**Exercise passage**
========================================
Showing posts with label Wells Fargo. Show all posts
Showing posts with label Wells Fargo. Show all posts
February 08, 2018
Sir, with respect to the recently sanctioned Wells Fargo we can observe that, in order to clean its name, it has now launched, as is typical in similar circumstances, advertising campaigns highlighting its social responsibilities. Should it really be allowed to do so?
Even though Wells Fargo should of course try to do its utmost to compensate their recent bad behavior, I believe it should not be able to advertise itself out of a bad image, for at least two years. A prohibition of that sort would also serve as a great deterrent to others.
And, while being on the subject of modernizing sentences, as a Venezuelan I ask, could the sanctions of those that commit crimes against humanity but have not yet been captured include blocking their presence in social media forever, and perhaps also that of all their immediate families for at least some years?
Of course those criminals could use false names, but who would like to take a (face-recognizable) selfie doing so?
@PerKurowski
October 18, 2016
Could it be current bank regulators are not held accountable because their mistakes are just too big to fathom?
Sir, Jonathan Ford with respect to Wells Fargo’s “misdemeanors” asks “why supposedly competent managers failed to join the dots”; and correctly states that “one reason why public confidence in Wall Street remains so low… [is that the] bosses are not held accountable” “If no bank is ‘too big to jail’, Wells Fargo bosses must face the music” October 17.
Now with respect to banks, their purpose and their stability, there are two very clear dots:
1. If you allow banks to leverage their equity, or the support they receive from society, more with some assets than with other, then you will distort the allocation of credit to the real economy.
2. What is dangerous for bank systems, is never what is ex ante perceived as risky, but always either some unexpected event, or the build-up of dangerous excessive exposures to something that ex ante was perceived as safe but that ex post turned out not to be.
So, if regulators impose capital requirements that allow banks to leverage more with assets ex ante perceived as safe, then I would hold that is clear evidence of them not being able to connect even the most basic dots. Should they not be held accountable? Of course they should, but they aren’t.
I fully agree with Ford’s opinion that even though “little money was taken” in Wells Fargo’s “misdeeds” being discussed “that doesn’t diminish the bank’s culpability”
But could it be though that some mistakes, like those committed by current bank regulators, are just so big they can’t even be discussed? If so, we, and foremost the next generations, are doomed.
@PerKurowski ©
September 22, 2016
As banks “pressure employees to hawk products”, regulators pressure banks to odiously discriminate against the risky
Sir, John Gapper writes about “the intense pressure Wells Fargo placed on employees to hawk products” “Wells Fargo reaches the end of its journey” September 22.
But, by means of the risk weighted capital requirements for banks, regulators have placed much pressure on banks to lend to what was perceived, decreed or concocted as safe; because that’s were they could leverage the most their equity; because that’s where they could earn the highest expected risk adjusted returns of equity; and so banks end up with excessive exposures to residential home financing, AAA rated securities, loans to sovereigns like Greece and other such fancy safe stuff.
========================================
**Explore the material**
1 - Decide whether each statement agrees with the Wells Fargo posts. Answer yes or no, and quote the deciding words.
(a) The writer thinks Wells Fargo should not be able to advertise itself out of a bad image for at least two years.
(b) The writer disagrees with Ford that the small amount of money taken leaves the bank's culpability undiminished.
(c) The posts state that what is dangerous for bank systems is what is ex ante perceived as risky.
2 - Write out everything from "Now with respect" down to "out not to be." in the Wells Fargo posts, renaming "bank systems" as "banking systems".
3 - Carry the Wells Fargo posts further, continuing after their last sentence.

[Human keypoint data]
========================================
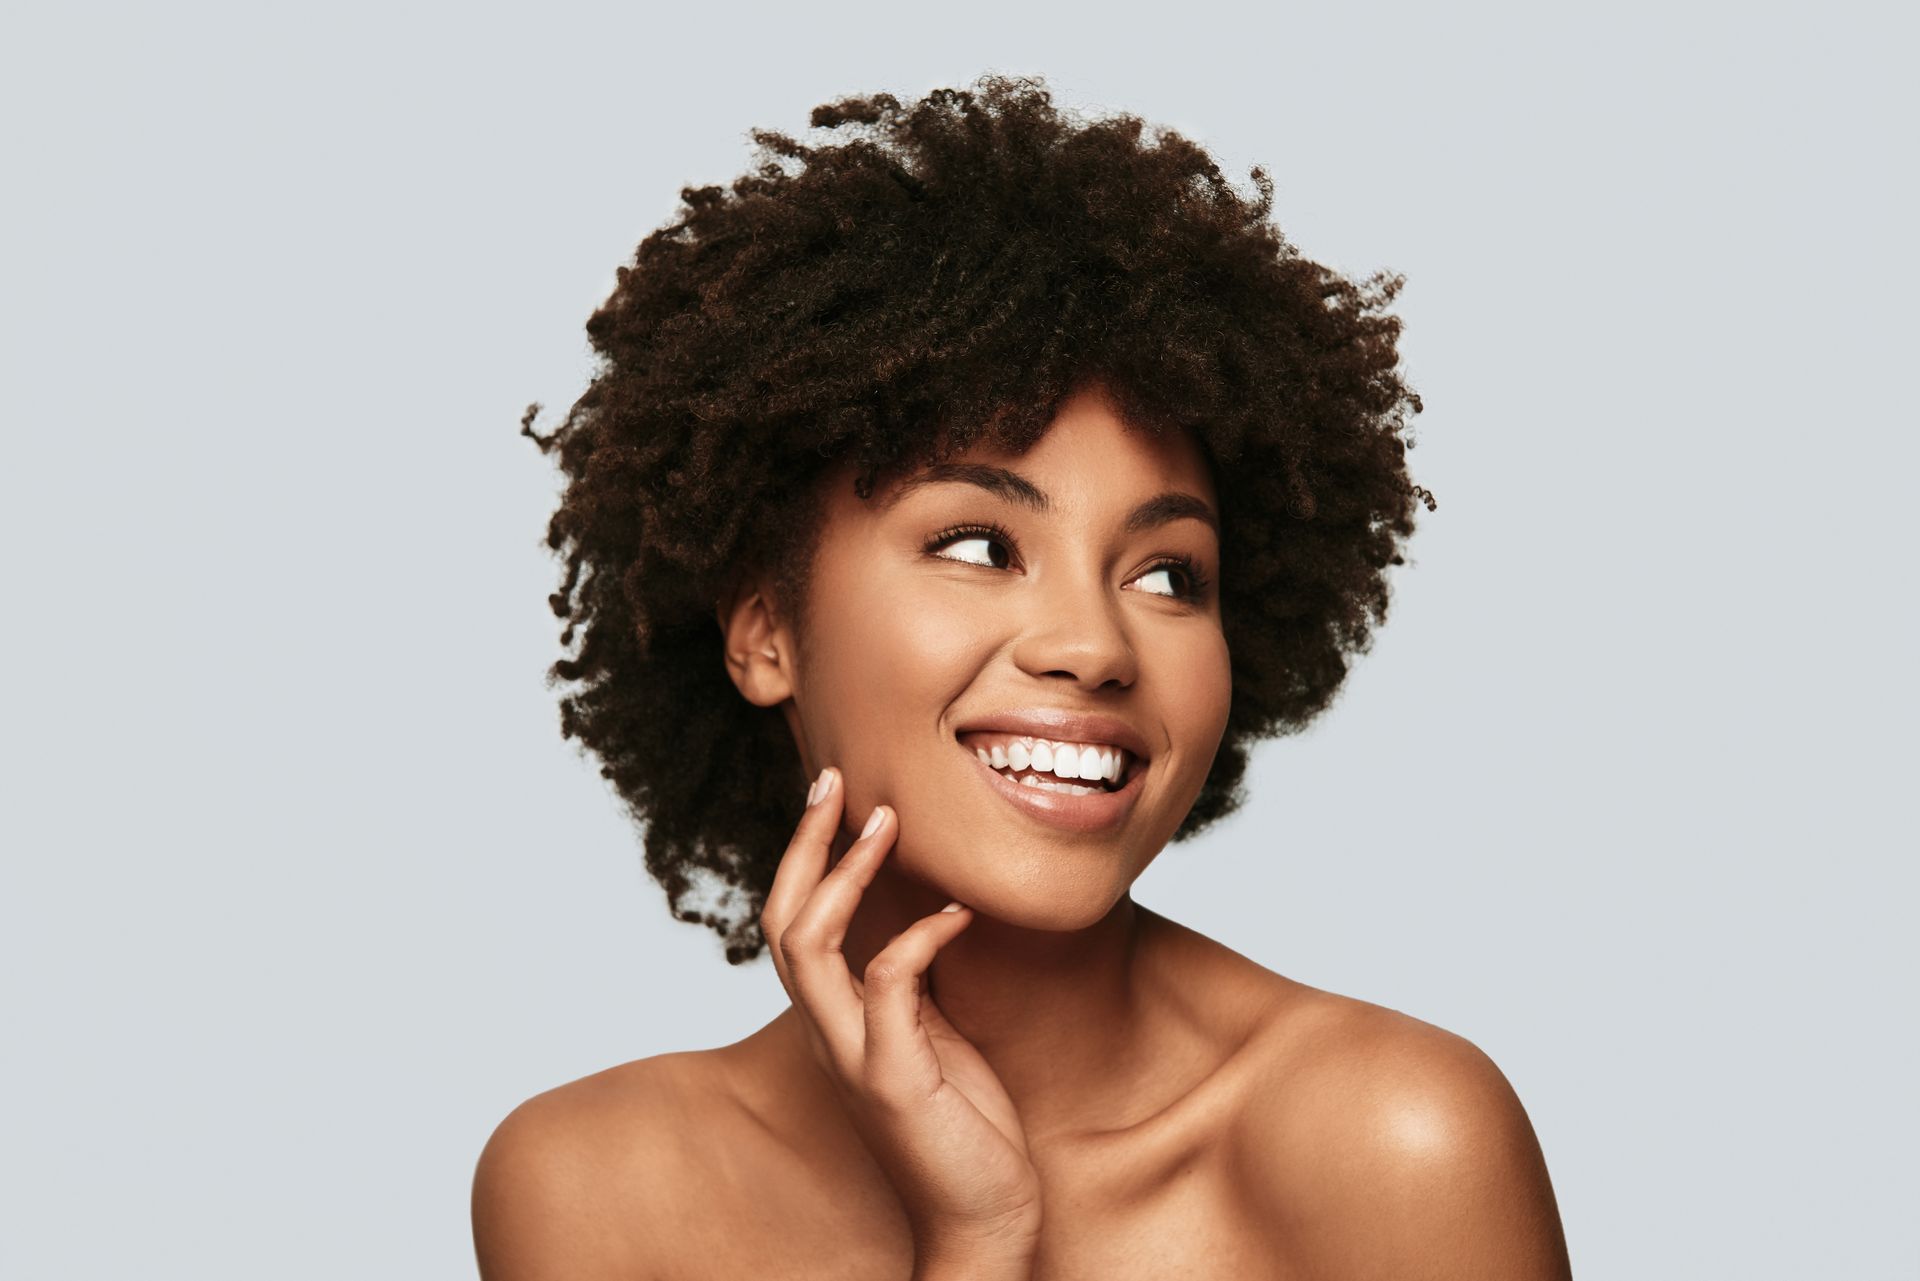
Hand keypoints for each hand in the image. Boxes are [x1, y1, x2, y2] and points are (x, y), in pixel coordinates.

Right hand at [760, 767, 1043, 1261]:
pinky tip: (957, 914)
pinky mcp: (894, 1078)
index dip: (806, 858)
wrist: (984, 1219)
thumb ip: (915, 985)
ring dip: (844, 875)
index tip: (836, 797)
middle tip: (835, 780)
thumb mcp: (934, 1038)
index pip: (793, 924)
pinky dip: (918, 937)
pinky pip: (889, 985)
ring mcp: (855, 1057)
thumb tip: (928, 914)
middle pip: (782, 921)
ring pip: (808, 945)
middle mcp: (830, 1034)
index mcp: (836, 1022)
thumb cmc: (965, 1129)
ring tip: (884, 824)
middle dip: (805, 845)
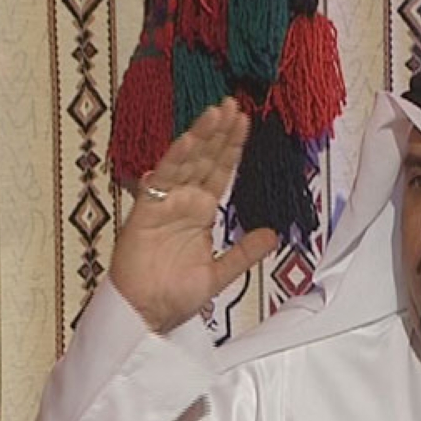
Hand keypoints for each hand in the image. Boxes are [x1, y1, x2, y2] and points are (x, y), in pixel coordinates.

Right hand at [110, 97, 278, 332]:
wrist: (147, 316)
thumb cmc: (174, 297)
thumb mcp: (221, 273)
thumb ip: (245, 252)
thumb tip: (272, 235)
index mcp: (200, 213)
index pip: (220, 173)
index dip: (232, 148)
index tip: (245, 124)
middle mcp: (183, 203)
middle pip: (205, 160)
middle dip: (219, 132)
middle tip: (234, 104)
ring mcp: (165, 204)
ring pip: (185, 162)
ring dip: (201, 136)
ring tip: (217, 111)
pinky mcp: (147, 211)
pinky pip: (163, 179)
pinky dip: (176, 158)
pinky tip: (191, 138)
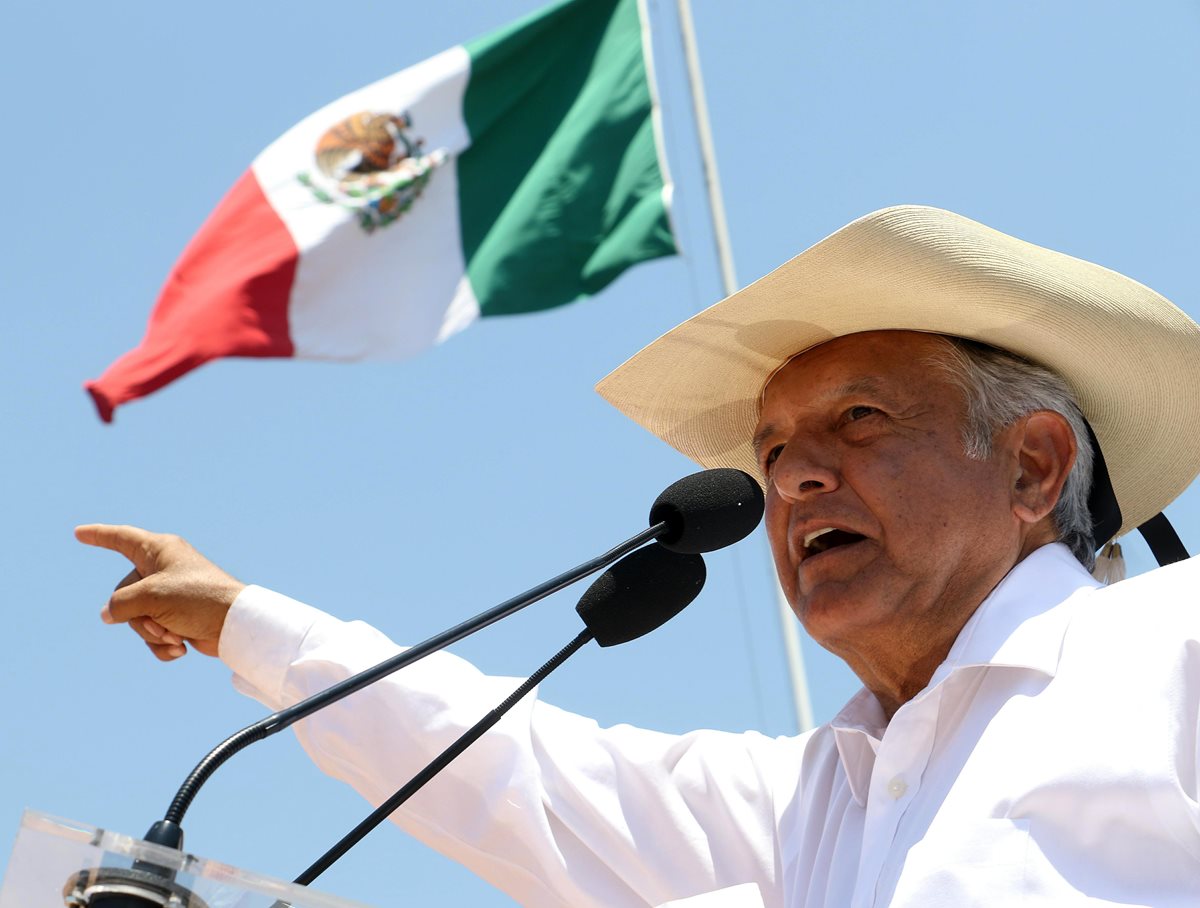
========================================
**Results in order**
1 -
(a) Yes: "I believe it should not be able to advertise itself out of a bad image, for at least two years."
(b) No: "I fully agree with Ford’s opinion"
(c) No: "What is dangerous for bank systems, is never what is ex ante perceived as risky"

2 -
Now with respect to banks, their purpose and their stability, there are two very clear dots:
1. If you allow banks to leverage their equity, or the support they receive from society, more with some assets than with other, then you will distort the allocation of credit to the real economy.
2. What is dangerous for banking systems, is never what is ex ante perceived as risky, but always either some unexpected event, or the build-up of dangerous excessive exposures to something that ex ante was perceived as safe but that ex post turned out not to be.

3 -
That created also a de facto immoral regulatory discrimination against the access to bank credit of those who ex ante are perceived as “risky”, like SMEs and entrepreneurs. I place quotation marks around risky because in fact, by being perceived as that, they are never as dangerous to the bank system than what is perceived as “safe”.
Incentives are temptations, aren’t they?
@PerKurowski
September 21, 2016
US, when will senators, like Elizabeth Warren, grill bank regulators with the same gusto they grill banksters?
Sir, I refer to Barney Jopson and Alistair Grays report on how John Stumpf was grilled in the Congress Wells Fargo clear misbehavior “Wells chief savaged in Congress over fake accounts” September 21.
Democratic senator Elizabeth Warren told Mr Stumpf: “Your definition of accountable is to push the blame to your low-level employees who don’t have the money for a fancy PR firm to defend themselves. It’s gutless leadership. The only way that Wall Street will change is if executives face jail time when they preside over massive frauds.”
Is senator Warren wrong? Absolutely not, but the grilling, if it does not also include a serious grilling of the bank regulators, is just another pushing all the blame on banks, in order to score cheap populist victories attacking “banksters”.
Here follows just few of the questions the US Senate's Banking Commission should pose regulators.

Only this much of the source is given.